There's one further consideration to take into account which I've also not dealt with here - multiple tweets by the same person. As an example, Peter Chalinar (@TaleahPrince) tweeted nearly 200 times yesterday about the debate (mostly retweets of others) - mostly strongly in favour of Farage, whilst Lib Dem MEP Rebecca Taylor notched up nearly 150 tweets. While neither of them turned up in my sample of 198, there were several people whose tweets appeared twice. De-duplicating authors is another step in social media analysis which might want to be taken, depending on the objectives.

* Of course it could be argued that anyone tuning into an hour-long programme on a political issue that isn't even considered to be in the top 10 issues facing Britain today according to the Ipsos MORI issues index would be likely to be a bit of a politics nut anyhow. 

So what about the results?

What about them? Hopefully I've demonstrated that without some careful methodological thought, the results are pretty meaningless, and my own system was not thought through in detail - I simply wanted to point out some issues. For the record, the Blurrt worm seems to have done reasonably well at picking up sentiment expressed towards particular issues as the debate went on, and called it overall in favour of Farage, mirroring the snap Yougov poll taken immediately after the debate. My own results were rather different:

Topline figures
Clegg 44%
Farage 33%
Neither 23%

Ignoring the "neithers", this boils down to
Clegg 58%
Farage 42%

What about if we exclude politicians and activists from our sample? This reduces the sample of opinionated views from unpolarised people down to a rather meagre 94 (less than half of our original sample size)

As it turns out, and somewhat to my surprise, there was actually very little effect, with the results now amended to

Clegg 55%
Farage 42%

Perhaps implying that the cyberwhipping on both sides was equally effective.
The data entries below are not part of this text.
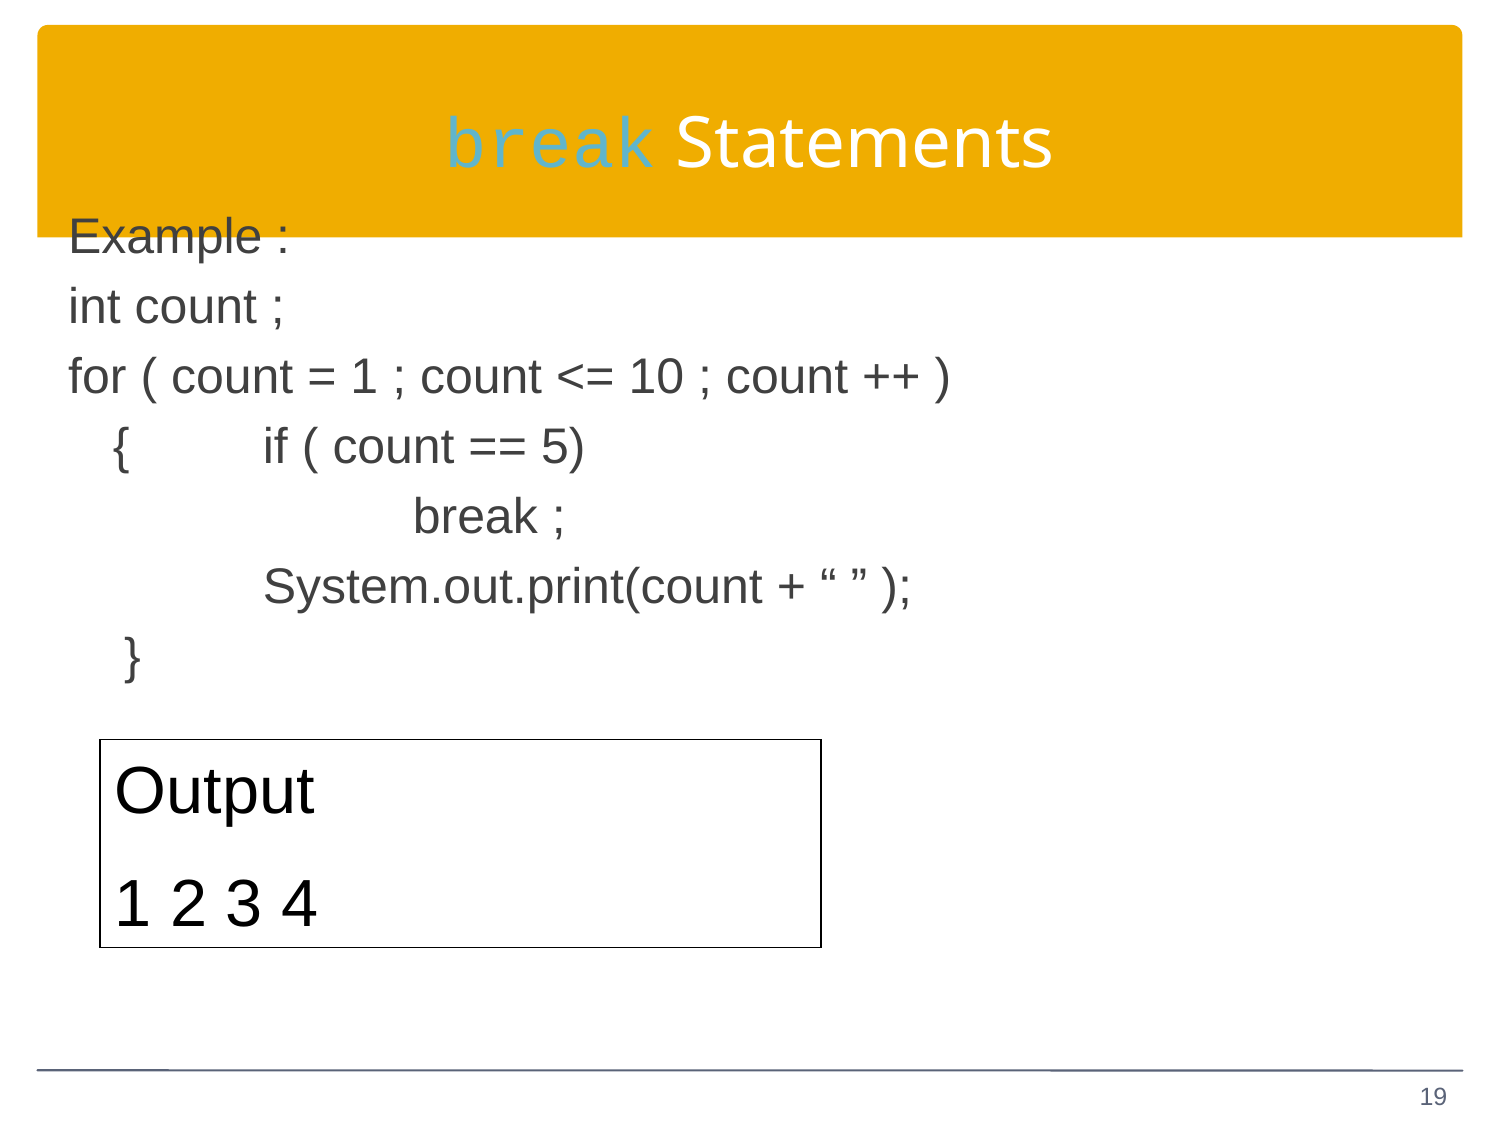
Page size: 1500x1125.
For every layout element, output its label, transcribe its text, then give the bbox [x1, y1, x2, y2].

list Example : int count ; for ( count = 1 ; count <= 10 ; count ++ ) { if ( count == 5) break ; System.out.print(count + “ ” ); } [52, 196, 1404, 940]
slide_number 19 [1112, 1069, 1463, 1123]
title break Statements [49, 44, 1451, 233]
text_box Output 1 2 3 4 [100, 739, 821, 948]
How do I explain the discrepancy between my own results and the worm (and indeed the poll)? It's hard to say. There were a few hashtag "hijacks" - people talking about issues which came up in the debate which were not directly related to the EU; notable examples included Scottish independence and gay marriage, where there were several tweets critical of Farage - by my own rules I coded these as "wins" for Clegg but perhaps these could have been excluded from the sample or coded as "neither". There were several tweets reporting the Yougov poll result which I categorised as neutral as they were merely reporting the mainstream media outlet - I could have coded these as being for Farage, which would have boosted his score a few points. Other than that, there are so many variables that I find it difficult to pinpoint.

Perhaps Sky's primitive method was best?

Sky News opted for a simple approach - they posted a couple of tweets, one in favour of Farage, one for Clegg, and asked for retweets to endorse. This direct approach - closer to a traditional market research technique - might work better in such circumstances, and indeed this was in line with the poll (and the worm):

Where does this leave political social media analysis?

Overall, then, I believe there are multiple issues with political social media samples, although with appropriately thoughtful handling I do think these issues can be overcome. There is certainly a place for fast-turnaround or real-time analysis which presents significant challenges, although once again these are not insurmountable. Watch out for the next debate on the BBC, for which no doubt there will be more furious analysis and debate.